I've been ruminating the last few days on a couple of things. At first they didn't seem related, but the more I thought about it, the more I saw a connection. My frantic ADD swing has led me back to a few of my old favorites. These are games that I know well from repeated readings over the last number of years, or the fact that I've used them. If I were to try to use them now, though, I would have to teach my wife and kids these games. They already know old-school style D&D, but one of these other systems would be a from-the-ground-up proposition. Probably not a very fun one, either.
But isn't that why we game in the first place? Fun? Maybe in a different time, and with a different group of players, it was fun to learn and try new systems. In my here and now, though, that's not where it's at. However, it isn't a case of D&D being fun because it is the only game in my house. It's not fun due to a lack of choice. It's fun because it is fun. Even all the way back to the LBBs (I would argue especially in the LBBs), it is a very tight system. All the parts work well together, and it isn't until "improvements" were made that problems started to develop. In its most simple state, D&D is still an excellent engine for fantasy gaming.
That simplicity began to collapse as the power curve started going up. I have been guilty (in these very posts) of trying to make Fighters more powerful so they are more on par with other classes, Magic-users especially. What I should have been doing was lowering the M-U's power curve, not raising the Fighter's. (I do believe that, as a playable class, Fighters do need more than what is offered in the LBBs. The class offers little fun to the player. A Fighter in the LBBs gets a HD each level and gets 10% better at hitting opponents every 3 levels. Not a lot to get excited about. But, I digress.)

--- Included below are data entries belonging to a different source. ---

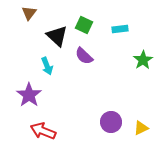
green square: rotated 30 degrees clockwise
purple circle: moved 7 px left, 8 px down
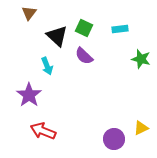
green square: moved 3 px down
green star: moved 2 px left, 1 px up; rotated 24 degrees counterclockwise
purple circle: moved 3 px right, 17 px down
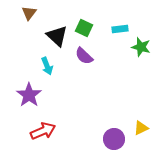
green star: moved 12 px up
red arrow: rotated 135 degrees clockwise
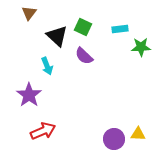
green square: moved 1 px left, 1 px up
green star: rotated 18 degrees counterclockwise
yellow triangle: moved 3 px left, 6 px down; rotated 28 degrees clockwise
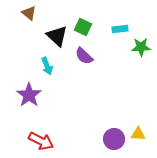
brown triangle: rotated 28 degrees counterclockwise
red arrow: moved 2 px left, 10 px down; rotated 50 degrees clockwise
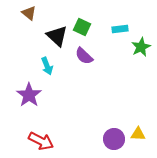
green square: moved 1 px left
green star: rotated 24 degrees counterclockwise
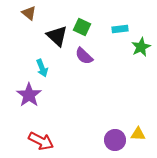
cyan arrow: moved 5 px left, 2 px down
purple circle: moved 1 px right, 1 px down
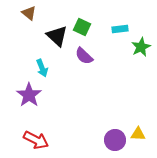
red arrow: moved 5 px left, 1 px up
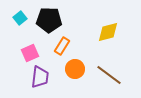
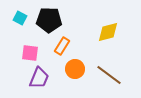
cyan square: rotated 24 degrees counterclockwise
pink square: rotated 30 degrees clockwise
purple trapezoid: moved 1 px left, 1 px down; rotated 15 degrees clockwise
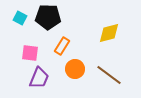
black pentagon: moved 1 px left, 3 px up
yellow diamond: moved 1 px right, 1 px down
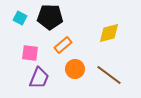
black pentagon: moved 2 px right
orange rectangle: moved 1 px right, 1 px up; rotated 18 degrees clockwise
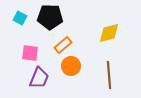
orange circle: moved 4 px left, 3 px up
brown line: rotated 48 degrees clockwise
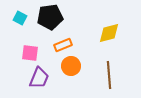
black pentagon: rotated 10 degrees counterclockwise
orange rectangle: rotated 18 degrees clockwise
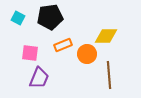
cyan square: moved 2 px left
yellow diamond: moved 3 px left, 3 px down; rotated 15 degrees clockwise
orange circle: moved 16 px right, 12 px up
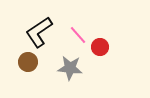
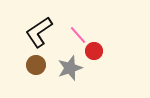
red circle: moved 6 px left, 4 px down
brown circle: moved 8 px right, 3 px down
gray star: rotated 25 degrees counterclockwise
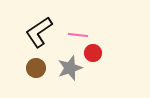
pink line: rotated 42 degrees counterclockwise
red circle: moved 1 px left, 2 px down
brown circle: moved 3 px down
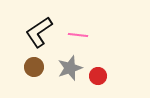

Monster HD go up in response to more powerful spells and class abilities. Monster abilities, even if it is just better damage, go up to keep the monsters a challenge. Our simple little power curve became a self-perpetuating spiral of one-upsmanship.
|The sweet spot|
I've been reading Adventurer Conqueror King again, and in light of power curves and simplicity, I have to say, it hits a sweet spot. The core engine is simple and elegant, because it doesn't stray too far from the founding principles. The characters are simple archetypes, but there are customization options to keep things interesting. They don't wreck the power curve, though. ACKS has an inherent interest in maintaining the power curve.
That interest is, of course, the endgame. For a fully realized endgame to work there has to be two things going on: a steady progression toward the goal, and relative power levels once the endgame is reached. Considering these points individually:
Steady progression is achieved by concise rules supporting henchmen so that players (not necessarily characters, because it is the players that are interfacing with the systems) can develop an understanding and experience with the building blocks of the domain systems. Learning to handle henchmen, hireling, and eventually mercenaries, are vital components of domain management. Simply waiting until the character reaches Name level and opening the doors to Castle Depo doesn't really work.
The above point is crucial to getting to the endgame. This point is paramount for operating in the endgame. The characters have to be somewhat balanced at the highest level. The game tops out at 14th level for all characters. If one 14th level character is clearly superior, then the endgame collapses under the weight of the imbalance. Either nobody will want to play through to the endgame, or everyone will want to play the unbalanced class so they can dominate the endgame.
Ok, that's another digression, but it was to make a point. The point is that ACKS attempts to have balanced classes from the outset and keep them balanced. That balance occurs along a fairly modest power curve. The modest power curve keeps things simple: player choices matter in the scheme of things, combats are shorter, creative solutions to problems are not only encouraged, they are necessary because there isn't some uber-feat/ability for dealing with the challenge. Simplicity is King.